> [Text section]
About nine o'clock the men got up and began the usual singing, running sideways along by the Parra, shouting loudly as they did so. Shortly before midnight a curious ceremony was performed, which was associated with certain Oruncha men of Imanda. There were four performers, and the ceremony was divided into two parts. Three men were engaged in the first and more important scene. A long hole, just big enough to hold a man's body, but not deep enough to conceal it, was scooped out. In this, at full length, one of the men lay while a second knelt down over his legs and the third knelt at the head end. These two were supposed to be Oruncha men, engaged in baking the man in the earth oven, and each of them with two boomerangs imitated the action of basting him and of raking the embers up over his body, whilst he himself imitated admirably the hissing and spluttering noise of cooking meat. After a few minutes the three got up [P.352] and joined the audience, and then out of the darkness—for the fire beside the Parra served only to light up the ceremonial ground—came a decorated man who was supposed to represent an Alcheringa man of the frog totem. He moved about from spot to spot, sniffing as if he detected the smell of cooking, but could not detect where it came from. After a minute or two he joined the audience and the performance stopped.

There was not much rest to be had that night; the Illpongwurra lay down again while the older men close to them kept up an incessant singing, and at two o'clock all were called up to witness the performance of a ceremony of the wild cat totem, in which three men took part, who were supposed to be performing an ordinary dancing festival or altherta in the Alcheringa. Just at daybreak another ceremony was ready, which was again connected with the frog totem of Imanda. It was performed by one of the oldest men present, the old white bat man, and he was decorated to represent a particular tree at Imanda, which suddenly appeared full-grown on the spot, where an Alcheringa man of the frog totem went into the ground; it became the Nanja tree of the spirit part of him which remained behind associated with his Churinga.

(Bounding box coordinate records)
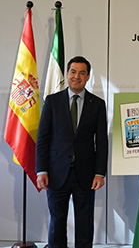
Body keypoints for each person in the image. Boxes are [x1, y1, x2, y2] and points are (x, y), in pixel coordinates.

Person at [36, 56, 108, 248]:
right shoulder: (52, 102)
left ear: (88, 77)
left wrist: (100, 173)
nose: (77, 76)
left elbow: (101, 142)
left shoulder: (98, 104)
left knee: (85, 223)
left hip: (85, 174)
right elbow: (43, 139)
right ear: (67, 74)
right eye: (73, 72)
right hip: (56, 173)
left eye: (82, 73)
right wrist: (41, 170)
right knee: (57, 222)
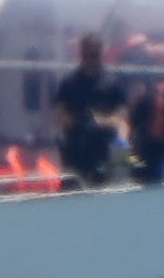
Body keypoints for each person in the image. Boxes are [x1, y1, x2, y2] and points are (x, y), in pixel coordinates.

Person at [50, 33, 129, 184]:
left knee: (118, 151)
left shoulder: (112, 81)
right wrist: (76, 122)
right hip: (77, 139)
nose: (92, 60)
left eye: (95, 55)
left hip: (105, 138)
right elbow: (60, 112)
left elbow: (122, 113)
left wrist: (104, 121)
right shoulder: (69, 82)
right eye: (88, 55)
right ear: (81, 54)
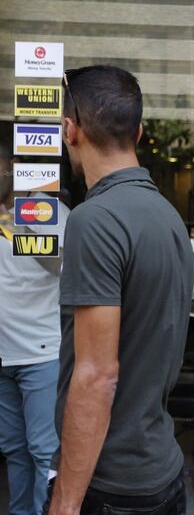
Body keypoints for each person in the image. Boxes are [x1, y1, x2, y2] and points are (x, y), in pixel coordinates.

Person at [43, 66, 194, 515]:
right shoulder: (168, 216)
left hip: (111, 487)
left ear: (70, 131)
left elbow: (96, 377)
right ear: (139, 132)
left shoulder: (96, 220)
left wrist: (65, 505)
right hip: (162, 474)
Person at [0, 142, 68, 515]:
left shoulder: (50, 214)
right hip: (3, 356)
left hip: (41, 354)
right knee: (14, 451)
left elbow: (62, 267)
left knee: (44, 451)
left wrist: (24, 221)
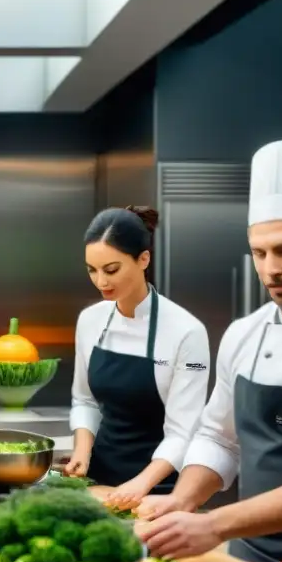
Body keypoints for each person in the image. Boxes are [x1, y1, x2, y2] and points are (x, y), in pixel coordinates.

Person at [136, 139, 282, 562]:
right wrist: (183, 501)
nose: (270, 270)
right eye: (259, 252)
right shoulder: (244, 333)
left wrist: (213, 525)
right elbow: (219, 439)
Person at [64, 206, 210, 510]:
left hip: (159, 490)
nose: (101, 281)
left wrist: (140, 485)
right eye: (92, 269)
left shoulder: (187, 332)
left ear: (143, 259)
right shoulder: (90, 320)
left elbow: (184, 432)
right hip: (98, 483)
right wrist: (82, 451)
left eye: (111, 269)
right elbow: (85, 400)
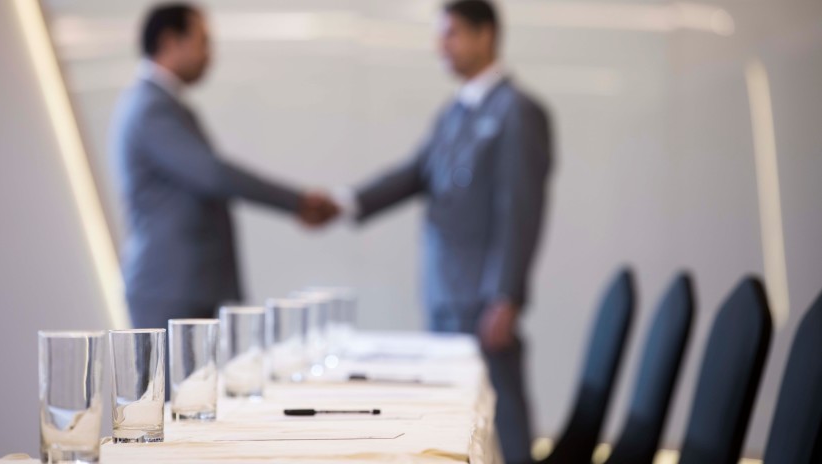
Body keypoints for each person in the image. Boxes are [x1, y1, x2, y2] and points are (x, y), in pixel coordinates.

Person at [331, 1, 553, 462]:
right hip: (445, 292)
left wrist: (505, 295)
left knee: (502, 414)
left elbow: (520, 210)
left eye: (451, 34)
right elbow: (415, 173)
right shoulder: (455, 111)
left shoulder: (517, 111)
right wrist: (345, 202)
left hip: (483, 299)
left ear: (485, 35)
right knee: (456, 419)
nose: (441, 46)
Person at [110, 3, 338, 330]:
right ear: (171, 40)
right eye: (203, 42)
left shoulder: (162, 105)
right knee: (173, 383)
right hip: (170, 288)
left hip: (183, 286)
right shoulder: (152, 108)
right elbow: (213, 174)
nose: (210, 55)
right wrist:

> [Required tasks]
**1)** In the account of the ceremonies, who performed the frog totem ceremony at daybreak?
**2)** Write what comes next in the account of the ceremonies, starting after its final sentence.

> [Task responses]
**1)** One of the oldest men present, the old white bat man.

**2)**
It was now getting daylight. The leader decided upon three Urliara, who were to accompany and take charge of the Illpongwurra during the day, and just after the sun rose they were once more driven out of the Engwura ground amidst the whirling of bull-roarers. The old men spent the day in camp preparing two or three ceremonies, but reserving a somewhat elaborate one for the benefit of the Illpongwurra, who were driven in at dusk by way of the women's camp, where the fire-throwing was repeated. Once more the ceremony of first sitting and then lying down by the Parra was enacted; in fact this was carried out every evening during the next two weeks.

At midnight the Illpongwurra were aroused to witness a ceremony of the white bat totem. Eleven men—the greatest number which we have seen taking part in any one of these sacred ceremonies—were decorated. Ten of them stood in a [P.354] row facing and parallel to the Parra, and they were all connected together by a rope of human hair-string, which was decorated with pink and white down, and was passed through the hair waist-girdle of each man. Four of them had Churinga on their heads, and were supposed to represent special gum trees near to Imanda, the long rope being the roots of the trees; the other six were supposed to be bats resting in the trees. The eleventh man was free from the rope and his decoration differed from that of the rest, who were ornamented with white pipe-clay and red and white down, while he had a long band of charcoal on each side of his body, outlined with red down. He began dancing up and down in front of the others, holding his body in a stooping position, and making all the while a shrill whistling noise, like that made by a small bat as it flies backwards and forwards. In his hands he carried twigs which he rubbed together. The ten men meanwhile moved in line, first to the right and then to the left, and with the other man dancing in front of them the whole formed a curious scene in the flickering light of the camp fire. At a signal from the leader of the Engwura two men went out from the audience, each carrying a long spear which was held behind the line of performers so as to touch the back of each man—the signal for them to stop. Each performer in turn touched with a piece of down first the stomach of the leader, and then that of the old white bat man to whom the ceremony belonged.

During the next day ceremonies were held as usual, but there was no fire-throwing. At sunrise on the following morning the Illpongwurra were driven out of camp to the sound of bull-roarers, by way of the women's camp, where they again had fire thrown over them, and in the evening the same ceremony was repeated when, just at sunset, they were brought in to camp over the ranges on the eastern side.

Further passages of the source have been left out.